Bad online habits are one thing. But bad technology habits… well, that’s a whole different story. Bad online habits can leave you swimming in malware, hackers, and leaked data – none of which is fun or pleasant. But on the other hand, bad technology habits can leave you in bodily pain, unproductive, and desperate for more time – none of which is easy to come back from. Here are a few bad tech habits to be on the lookout for.
I get it. You’re bored. You’re trying to pass the time. You simply want to see how many likes you’ve gotten on that one selfie you took in the bathroom this morning. But what is this doing for your productivity? Your focus? Your time? Nothing good, I can guarantee that. So stop. Try your best to cut back and limit the number of times you check social media during the workday. If you find this task unusually difficult, there are more than a few apps that can help you minimize all those distractions.

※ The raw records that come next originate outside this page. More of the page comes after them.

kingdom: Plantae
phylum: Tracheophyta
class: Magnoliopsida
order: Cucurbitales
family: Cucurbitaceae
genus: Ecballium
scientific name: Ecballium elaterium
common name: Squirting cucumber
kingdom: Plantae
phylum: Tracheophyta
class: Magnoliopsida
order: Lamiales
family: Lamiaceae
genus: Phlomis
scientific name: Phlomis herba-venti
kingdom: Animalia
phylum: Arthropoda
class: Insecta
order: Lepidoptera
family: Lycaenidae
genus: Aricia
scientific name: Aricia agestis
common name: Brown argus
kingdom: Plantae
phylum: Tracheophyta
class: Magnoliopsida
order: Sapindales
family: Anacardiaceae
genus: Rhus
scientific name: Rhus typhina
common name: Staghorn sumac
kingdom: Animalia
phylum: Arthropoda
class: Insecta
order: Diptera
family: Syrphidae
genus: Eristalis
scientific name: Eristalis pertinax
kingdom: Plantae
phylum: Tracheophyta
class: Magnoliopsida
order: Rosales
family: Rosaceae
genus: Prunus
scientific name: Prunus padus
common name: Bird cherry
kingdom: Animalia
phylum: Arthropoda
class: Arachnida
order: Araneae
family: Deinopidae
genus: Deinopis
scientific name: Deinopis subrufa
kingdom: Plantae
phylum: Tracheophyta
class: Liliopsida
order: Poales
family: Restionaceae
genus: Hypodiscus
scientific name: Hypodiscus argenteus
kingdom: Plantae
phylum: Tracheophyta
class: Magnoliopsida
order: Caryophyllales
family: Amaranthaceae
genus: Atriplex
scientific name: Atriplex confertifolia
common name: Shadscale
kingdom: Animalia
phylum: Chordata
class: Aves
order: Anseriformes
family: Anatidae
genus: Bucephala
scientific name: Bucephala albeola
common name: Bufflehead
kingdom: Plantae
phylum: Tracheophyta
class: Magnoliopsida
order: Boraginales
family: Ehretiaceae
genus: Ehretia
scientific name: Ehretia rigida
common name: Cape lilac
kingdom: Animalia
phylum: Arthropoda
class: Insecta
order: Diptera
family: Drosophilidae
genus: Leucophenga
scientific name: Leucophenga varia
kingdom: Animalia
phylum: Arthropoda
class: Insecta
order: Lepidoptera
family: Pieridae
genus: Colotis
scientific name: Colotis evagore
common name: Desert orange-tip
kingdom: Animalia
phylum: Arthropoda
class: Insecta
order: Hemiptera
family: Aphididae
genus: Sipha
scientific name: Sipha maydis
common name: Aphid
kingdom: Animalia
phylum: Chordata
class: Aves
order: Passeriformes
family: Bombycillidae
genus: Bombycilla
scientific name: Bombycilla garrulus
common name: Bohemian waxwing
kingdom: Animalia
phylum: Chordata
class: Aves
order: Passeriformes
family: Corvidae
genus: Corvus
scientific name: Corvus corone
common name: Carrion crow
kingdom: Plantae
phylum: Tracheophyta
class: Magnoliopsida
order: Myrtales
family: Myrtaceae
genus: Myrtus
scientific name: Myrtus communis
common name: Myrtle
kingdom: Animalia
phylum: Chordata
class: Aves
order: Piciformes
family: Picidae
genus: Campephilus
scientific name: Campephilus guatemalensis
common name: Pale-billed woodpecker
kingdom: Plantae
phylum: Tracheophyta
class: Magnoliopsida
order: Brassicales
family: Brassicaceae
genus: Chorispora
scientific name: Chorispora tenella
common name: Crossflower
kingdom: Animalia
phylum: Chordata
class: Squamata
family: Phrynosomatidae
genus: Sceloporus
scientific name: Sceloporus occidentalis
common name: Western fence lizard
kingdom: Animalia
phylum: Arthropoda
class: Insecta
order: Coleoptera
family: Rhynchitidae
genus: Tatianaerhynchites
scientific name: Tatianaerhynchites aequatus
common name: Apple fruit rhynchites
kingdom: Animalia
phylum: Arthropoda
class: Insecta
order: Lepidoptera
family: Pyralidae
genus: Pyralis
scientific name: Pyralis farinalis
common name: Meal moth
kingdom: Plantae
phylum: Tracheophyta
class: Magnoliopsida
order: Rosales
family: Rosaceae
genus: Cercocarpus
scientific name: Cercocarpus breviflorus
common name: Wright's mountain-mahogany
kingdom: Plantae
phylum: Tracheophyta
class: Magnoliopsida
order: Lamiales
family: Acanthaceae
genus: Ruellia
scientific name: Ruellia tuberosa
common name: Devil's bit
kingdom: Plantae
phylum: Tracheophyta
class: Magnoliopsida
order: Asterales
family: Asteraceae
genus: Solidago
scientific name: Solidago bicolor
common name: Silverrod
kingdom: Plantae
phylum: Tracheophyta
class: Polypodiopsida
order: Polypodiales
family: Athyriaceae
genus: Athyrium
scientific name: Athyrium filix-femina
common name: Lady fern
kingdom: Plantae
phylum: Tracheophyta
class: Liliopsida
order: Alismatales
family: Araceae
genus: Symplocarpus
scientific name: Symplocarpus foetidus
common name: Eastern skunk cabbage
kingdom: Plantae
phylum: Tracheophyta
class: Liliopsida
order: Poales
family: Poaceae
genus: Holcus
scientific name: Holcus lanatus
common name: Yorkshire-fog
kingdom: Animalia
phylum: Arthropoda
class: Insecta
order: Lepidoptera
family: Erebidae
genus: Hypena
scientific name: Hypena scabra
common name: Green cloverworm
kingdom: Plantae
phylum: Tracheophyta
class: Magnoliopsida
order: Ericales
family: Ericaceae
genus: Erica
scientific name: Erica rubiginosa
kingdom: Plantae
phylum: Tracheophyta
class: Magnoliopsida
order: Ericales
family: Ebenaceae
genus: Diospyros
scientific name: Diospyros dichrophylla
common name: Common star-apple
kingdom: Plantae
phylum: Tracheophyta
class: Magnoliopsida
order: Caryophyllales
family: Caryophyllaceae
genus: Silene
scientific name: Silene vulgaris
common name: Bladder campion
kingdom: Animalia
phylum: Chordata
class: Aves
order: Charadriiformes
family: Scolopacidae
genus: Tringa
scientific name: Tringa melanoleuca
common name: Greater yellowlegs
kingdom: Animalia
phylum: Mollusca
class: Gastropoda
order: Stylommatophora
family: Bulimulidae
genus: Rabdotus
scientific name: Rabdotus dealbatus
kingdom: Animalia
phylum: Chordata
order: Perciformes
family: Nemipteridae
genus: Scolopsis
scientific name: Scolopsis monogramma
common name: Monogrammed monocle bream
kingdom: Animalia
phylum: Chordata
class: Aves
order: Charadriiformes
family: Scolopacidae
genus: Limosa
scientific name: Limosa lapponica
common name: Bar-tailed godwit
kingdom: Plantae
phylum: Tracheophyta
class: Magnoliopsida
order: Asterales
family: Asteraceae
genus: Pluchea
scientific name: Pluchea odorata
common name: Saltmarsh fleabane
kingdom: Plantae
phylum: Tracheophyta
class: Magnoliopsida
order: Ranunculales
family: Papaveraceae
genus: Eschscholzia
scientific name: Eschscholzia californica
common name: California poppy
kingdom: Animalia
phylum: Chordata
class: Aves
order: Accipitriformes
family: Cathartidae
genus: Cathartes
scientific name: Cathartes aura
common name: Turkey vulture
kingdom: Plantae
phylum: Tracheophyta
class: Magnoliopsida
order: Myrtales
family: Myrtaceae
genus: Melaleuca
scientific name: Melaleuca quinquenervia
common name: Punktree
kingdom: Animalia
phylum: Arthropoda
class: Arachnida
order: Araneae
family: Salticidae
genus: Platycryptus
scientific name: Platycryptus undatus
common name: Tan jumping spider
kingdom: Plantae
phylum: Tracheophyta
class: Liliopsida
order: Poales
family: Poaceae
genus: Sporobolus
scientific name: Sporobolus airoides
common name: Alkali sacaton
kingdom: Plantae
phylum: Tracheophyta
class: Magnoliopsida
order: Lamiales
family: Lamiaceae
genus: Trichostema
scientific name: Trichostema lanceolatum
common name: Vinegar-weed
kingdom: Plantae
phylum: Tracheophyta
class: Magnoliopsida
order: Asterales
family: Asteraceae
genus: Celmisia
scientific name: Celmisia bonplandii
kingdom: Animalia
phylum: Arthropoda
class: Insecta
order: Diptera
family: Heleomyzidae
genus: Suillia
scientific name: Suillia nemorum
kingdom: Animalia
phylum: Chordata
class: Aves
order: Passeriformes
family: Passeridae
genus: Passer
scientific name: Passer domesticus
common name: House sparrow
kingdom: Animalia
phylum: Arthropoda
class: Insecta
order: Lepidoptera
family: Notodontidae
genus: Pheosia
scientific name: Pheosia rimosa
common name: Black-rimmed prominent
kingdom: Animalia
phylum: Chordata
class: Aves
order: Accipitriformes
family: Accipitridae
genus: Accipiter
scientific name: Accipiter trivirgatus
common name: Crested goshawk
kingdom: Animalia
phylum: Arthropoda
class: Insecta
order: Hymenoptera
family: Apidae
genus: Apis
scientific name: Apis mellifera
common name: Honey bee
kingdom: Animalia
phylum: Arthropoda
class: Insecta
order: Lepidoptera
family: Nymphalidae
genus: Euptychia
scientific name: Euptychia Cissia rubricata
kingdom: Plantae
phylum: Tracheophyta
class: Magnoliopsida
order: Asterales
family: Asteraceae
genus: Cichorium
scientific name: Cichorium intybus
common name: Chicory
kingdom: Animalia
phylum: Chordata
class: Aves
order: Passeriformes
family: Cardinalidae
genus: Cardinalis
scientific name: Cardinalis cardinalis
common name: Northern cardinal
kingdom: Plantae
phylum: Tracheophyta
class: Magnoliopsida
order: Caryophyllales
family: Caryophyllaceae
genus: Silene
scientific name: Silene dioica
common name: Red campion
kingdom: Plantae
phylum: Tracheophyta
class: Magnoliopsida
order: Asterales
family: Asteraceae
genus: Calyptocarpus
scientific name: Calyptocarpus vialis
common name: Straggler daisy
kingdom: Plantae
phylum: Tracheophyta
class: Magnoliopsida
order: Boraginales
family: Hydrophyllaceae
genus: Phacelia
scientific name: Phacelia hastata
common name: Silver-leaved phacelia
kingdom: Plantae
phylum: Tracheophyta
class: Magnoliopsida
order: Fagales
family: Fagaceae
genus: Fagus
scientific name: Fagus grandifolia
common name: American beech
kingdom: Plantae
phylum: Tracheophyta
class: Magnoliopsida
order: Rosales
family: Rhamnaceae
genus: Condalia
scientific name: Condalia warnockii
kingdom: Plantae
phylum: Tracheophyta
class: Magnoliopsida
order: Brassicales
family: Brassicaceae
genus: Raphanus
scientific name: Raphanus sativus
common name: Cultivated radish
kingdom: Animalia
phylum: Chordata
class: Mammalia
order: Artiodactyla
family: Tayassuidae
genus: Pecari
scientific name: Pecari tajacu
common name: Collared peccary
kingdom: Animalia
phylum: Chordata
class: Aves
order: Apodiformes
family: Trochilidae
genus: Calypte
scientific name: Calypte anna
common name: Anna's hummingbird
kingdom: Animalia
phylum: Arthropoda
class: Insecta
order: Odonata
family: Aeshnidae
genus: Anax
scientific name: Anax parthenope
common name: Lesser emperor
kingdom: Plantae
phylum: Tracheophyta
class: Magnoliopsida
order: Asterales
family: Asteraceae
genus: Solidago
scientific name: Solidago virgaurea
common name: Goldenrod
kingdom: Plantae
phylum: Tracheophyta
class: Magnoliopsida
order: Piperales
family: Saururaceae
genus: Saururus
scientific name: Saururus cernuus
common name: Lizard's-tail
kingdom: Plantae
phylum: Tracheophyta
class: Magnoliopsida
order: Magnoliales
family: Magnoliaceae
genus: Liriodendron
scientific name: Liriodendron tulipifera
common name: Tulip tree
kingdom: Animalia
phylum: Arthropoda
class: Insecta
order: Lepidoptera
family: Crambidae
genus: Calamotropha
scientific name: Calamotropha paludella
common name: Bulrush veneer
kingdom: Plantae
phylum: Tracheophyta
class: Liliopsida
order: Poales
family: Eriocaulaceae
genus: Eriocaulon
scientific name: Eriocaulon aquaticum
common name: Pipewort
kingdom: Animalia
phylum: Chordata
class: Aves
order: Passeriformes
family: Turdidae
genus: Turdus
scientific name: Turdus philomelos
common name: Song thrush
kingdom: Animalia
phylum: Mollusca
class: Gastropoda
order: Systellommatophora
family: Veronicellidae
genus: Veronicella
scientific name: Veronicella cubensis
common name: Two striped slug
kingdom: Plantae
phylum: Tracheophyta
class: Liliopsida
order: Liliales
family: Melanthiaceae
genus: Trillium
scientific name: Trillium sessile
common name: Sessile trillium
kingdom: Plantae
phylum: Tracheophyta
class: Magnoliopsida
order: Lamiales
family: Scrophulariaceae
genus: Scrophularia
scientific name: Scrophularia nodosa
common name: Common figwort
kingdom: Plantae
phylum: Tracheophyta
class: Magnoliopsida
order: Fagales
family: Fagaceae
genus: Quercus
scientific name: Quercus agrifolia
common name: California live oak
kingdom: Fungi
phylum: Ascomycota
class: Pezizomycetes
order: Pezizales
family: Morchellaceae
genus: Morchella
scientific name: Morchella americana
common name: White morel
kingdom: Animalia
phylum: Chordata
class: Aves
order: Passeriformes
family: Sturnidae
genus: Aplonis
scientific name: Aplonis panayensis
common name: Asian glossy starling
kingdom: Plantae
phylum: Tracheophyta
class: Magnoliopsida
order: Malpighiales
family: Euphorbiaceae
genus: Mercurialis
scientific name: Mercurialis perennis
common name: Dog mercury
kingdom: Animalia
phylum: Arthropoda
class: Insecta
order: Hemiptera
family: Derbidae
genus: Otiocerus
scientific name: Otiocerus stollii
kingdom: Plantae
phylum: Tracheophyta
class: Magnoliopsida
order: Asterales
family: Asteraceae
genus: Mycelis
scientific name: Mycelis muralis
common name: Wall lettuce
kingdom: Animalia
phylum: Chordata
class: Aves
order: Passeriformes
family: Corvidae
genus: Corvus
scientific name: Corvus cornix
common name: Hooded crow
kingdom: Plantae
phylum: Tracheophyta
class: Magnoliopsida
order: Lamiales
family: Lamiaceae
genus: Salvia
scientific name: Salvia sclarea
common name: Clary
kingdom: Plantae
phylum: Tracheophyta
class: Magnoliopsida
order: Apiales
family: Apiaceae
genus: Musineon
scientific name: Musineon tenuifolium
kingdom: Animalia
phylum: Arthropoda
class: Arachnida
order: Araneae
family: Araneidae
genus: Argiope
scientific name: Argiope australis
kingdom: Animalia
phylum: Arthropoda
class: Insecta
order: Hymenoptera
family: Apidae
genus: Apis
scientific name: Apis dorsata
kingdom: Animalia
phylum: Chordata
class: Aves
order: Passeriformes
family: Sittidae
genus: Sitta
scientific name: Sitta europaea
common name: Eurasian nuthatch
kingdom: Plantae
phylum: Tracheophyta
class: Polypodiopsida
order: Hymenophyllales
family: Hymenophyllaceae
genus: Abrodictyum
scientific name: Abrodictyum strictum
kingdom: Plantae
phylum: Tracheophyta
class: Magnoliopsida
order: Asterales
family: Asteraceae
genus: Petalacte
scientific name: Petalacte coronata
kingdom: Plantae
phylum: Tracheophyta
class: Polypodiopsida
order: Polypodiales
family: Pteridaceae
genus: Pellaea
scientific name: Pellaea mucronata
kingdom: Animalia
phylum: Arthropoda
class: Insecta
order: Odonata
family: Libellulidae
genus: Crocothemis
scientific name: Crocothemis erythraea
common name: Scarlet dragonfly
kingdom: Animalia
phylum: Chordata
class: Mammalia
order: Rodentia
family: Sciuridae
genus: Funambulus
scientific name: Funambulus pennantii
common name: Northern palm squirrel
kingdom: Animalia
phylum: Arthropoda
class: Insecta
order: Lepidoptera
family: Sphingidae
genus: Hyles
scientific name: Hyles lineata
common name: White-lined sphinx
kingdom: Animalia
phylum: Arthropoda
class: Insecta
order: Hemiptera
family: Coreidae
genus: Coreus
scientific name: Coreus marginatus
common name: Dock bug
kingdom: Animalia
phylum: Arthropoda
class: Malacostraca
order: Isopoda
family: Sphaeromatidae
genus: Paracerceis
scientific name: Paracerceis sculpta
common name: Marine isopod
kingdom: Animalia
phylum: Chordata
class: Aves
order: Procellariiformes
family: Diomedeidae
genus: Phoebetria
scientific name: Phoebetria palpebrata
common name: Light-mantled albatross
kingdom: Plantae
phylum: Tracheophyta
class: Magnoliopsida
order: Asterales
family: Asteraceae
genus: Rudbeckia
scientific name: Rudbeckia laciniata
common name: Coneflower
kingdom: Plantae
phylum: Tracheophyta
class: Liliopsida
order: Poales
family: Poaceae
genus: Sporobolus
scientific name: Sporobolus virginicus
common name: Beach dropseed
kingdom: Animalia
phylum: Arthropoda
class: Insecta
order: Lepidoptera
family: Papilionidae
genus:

Some of us get a lot of emails. Like a lot. Like too much for one person to handle. But whether you check these emails now, five minutes from now, or an hour from now will typically not make a difference in the grand scheme of things. So do yourself a favor and hold off. Set aside 15-20 minutes every hour or so. If you can pull it off, shoot for 15 minutes every two hours. This should help you maintain focus for longer.
Do you ever find yourself sitting way too close to the computer screen? And usually you realize this when someone walks up behind you and asks if you need glasses. But then you turn around and you’re already wearing glasses. Don’t do this. Your face should be anywhere from two to three feet away from the computer screen. Sit any closer and it could damage your eyesight and land you in a world of headaches and strained eyes.
Sure, your eyes should be at least two feet away from your computer screen… but that’s not the only thing you should keep in mind. You also need to remember to rest your eyes every so often. The rule of thumb here is 20-20-20 – every 20 minutes look at something 20 feet away for 20 seconds. This can help relieve some of that strain your eyes can feel staring at a computer screen all day.
It’s 10:30 at night and you’re fading. But for some reason, that phone is still in your hand and you’re still swiping through Instagram, tweeting up a storm, or lost somewhere inside YouTube… which is no good. You see, those bright lights have been known to make it harder for people to fall asleep at night because the light messes with your melatonin levels and disrupts your sleep cycle. Therefore, if it is late at night and if you are still on your phone, then keep your screen dimly lit and if possible, switched to a warmer spectrum of color. If you have an iPhone this is simple. Just visit your Settings or swipe up from the home screen and tap on Night Shift. You can manually turn the feature on or off, or you can schedule night shift to turn on and off at a specific time every day.